Secretary of State of the Empire Affairs
- In office 22 July 1847 – 28 August 1848
- Preceded by: Manuel Alves Branco
- Succeeded by: Manuel Alves Branco

Finance Minister
- In office 31 May 1848 – 18 August 1848
- Preceded by: José Pedro Dias de Carvalho
- Succeeded by: Bernardo de Sousa Franco

Personal details
- Born: 5 January 1791 Itu, São Paulo, Colonial Brazil
- Died: 16 August 1851 (aged 60) Rio de Janeiro, Empire of Brazil
- Party: Liberal

= Francisco de Paula Sousa e Melo =

Brazilian politician

Francisco de Paula Sousa e Melo (5 January 1791 - 16 August 1851) was a Brazilian landowner, nobleman and politician who served as Prime Minister of Brazil.

== Biography ==
Son of Antônio José de Sousa and Gertrudes Solidônia de Cerqueira. Uncle of Senator Francisco Antônio de Sousa Queirós. In 1819 he married Maria de Barros Leite, his cousin, daughter of captain Antônio de Barros Penteado and Maria de Paula Machado. They had eight children, including Francisco de Paula Sousa.

A friend of priest Diogo Antônio Feijó, he lived for a while at his home in Rio de Janeiro, at Rua São José, no. 28.

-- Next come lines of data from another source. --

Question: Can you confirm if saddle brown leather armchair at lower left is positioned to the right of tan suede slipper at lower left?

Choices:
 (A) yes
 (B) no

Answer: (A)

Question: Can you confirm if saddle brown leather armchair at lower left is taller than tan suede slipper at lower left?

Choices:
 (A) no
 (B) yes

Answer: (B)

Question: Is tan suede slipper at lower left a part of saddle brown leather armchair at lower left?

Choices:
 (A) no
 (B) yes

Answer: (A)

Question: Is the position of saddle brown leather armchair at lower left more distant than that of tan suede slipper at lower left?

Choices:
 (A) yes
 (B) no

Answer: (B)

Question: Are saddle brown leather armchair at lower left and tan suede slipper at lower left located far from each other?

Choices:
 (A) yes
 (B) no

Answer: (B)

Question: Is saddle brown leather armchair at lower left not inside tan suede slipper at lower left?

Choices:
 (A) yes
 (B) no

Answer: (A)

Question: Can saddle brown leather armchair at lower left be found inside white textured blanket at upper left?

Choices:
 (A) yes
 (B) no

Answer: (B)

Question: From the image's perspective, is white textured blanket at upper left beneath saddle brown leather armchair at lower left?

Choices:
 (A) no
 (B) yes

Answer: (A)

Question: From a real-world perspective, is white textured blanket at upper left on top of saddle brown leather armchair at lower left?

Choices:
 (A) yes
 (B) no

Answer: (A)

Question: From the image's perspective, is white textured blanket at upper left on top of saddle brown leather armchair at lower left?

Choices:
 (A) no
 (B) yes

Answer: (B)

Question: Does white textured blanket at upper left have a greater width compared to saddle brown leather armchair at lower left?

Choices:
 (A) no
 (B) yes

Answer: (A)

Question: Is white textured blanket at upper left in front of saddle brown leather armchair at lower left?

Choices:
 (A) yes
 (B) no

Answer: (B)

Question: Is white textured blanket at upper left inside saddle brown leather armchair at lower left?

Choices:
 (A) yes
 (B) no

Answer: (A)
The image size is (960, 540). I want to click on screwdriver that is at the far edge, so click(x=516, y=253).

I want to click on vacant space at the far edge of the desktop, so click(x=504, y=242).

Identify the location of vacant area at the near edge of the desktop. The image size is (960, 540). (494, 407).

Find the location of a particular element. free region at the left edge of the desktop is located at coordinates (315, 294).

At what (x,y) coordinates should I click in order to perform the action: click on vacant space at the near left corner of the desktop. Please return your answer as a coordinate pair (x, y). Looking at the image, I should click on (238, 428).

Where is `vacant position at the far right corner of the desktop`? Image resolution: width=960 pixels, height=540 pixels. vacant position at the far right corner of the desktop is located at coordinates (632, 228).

He was elected by São Paulo as a deputy in the Portuguese Constituent Cortes of 1820 but was unable to travel across the Atlantic because of poor health. He was later a member of the 1823 Brazilian Constituent Assembly from May 3 to November 12, 1823. He was a deputy general in the first three legislatures (8 May 1826 to 3 September 1829 and from 3 May 1830 to 5 October 1833), and President of the Chamber of Deputies (from 4 May to 2 June 1827). He was a senator for the Province of São Paulo (from August 1833 to 1854) and Prime Minister of the Empire of Brazil in 1848.

He died on August 16, 1851. He was buried in the Cemetery of Catumbi in Rio de Janeiro.